Whereas almost all large companies are already using predictive analytics in some form, not all have tapped into the power of anticipatory analytics, which can identify changes in companies before they happen. Recent developments in the anticipatory analytics space fuel a business solution Dun & Bradstreet refers to as "material change"—the ability to identify "the caterpillars that will turn into butterflies," Basu says.
She explained the practical applications of higher forms of analytics this way: A business can use basic analytics to discover that large companies are its best customers and target them. However, as its competitors would also be targeting those same big companies, the business can use analytics to discover what specifically made its offerings attractive to large companies. Then it can could apply the even more advanced anticipatory analytics to find companies that are not yet large, but that are identified as likely to grow and likely to get into the segment that's attractive to the business.

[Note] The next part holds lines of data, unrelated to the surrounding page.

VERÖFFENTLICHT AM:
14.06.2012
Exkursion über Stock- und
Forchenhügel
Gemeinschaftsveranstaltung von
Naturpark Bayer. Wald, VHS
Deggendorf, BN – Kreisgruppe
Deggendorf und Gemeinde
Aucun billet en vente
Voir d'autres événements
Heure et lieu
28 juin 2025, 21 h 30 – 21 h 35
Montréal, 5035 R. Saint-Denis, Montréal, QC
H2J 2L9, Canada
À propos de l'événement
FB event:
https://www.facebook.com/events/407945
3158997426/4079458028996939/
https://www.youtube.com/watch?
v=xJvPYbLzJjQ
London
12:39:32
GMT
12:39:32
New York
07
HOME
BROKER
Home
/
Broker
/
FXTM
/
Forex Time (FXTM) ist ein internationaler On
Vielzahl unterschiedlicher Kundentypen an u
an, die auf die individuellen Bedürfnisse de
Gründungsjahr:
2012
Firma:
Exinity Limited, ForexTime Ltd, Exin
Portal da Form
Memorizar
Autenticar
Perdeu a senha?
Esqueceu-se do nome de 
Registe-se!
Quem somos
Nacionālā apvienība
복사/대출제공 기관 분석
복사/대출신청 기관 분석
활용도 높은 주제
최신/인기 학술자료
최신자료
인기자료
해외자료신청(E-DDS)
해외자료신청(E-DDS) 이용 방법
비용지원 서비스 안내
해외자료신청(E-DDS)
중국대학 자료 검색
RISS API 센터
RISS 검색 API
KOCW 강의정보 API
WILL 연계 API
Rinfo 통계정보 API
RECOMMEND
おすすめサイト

This is not the type of analytics a business uses to drive sales up in the next quarter. It's for longer-term planning and draws on a lot more back-and-forth communication between the business and analytics teams on the feedback loop and adjustments to the models. It's "not as simple as using a core or model output," Basu observes. It requires very sophisticated analytics that most companies cannot do in-house.
In other words, if a company already identified a customer base, it can use predictive analytics on its own data to find out how to retain those customers and grow that base. With anticipatory analytics, though, it can even discover new markets that could work for the company based on data generated by other businesses. That way, it can discover growth possibilities that were not on the radar.
For example, Dunn & Bradstreet worked with a telecom company's analytics team to develop a solution. The company expanded efforts in identified areas in a couple of states where they tested the solution and achieved $17 million additional revenue as a result of that campaign.
Impressive as that sounds, Basu insists that it is only the tip of the analytics iceberg: "We haven't seen anything else in terms of what analytics can do," she says. "We're just on a journey, and it's going to be a very exciting journey."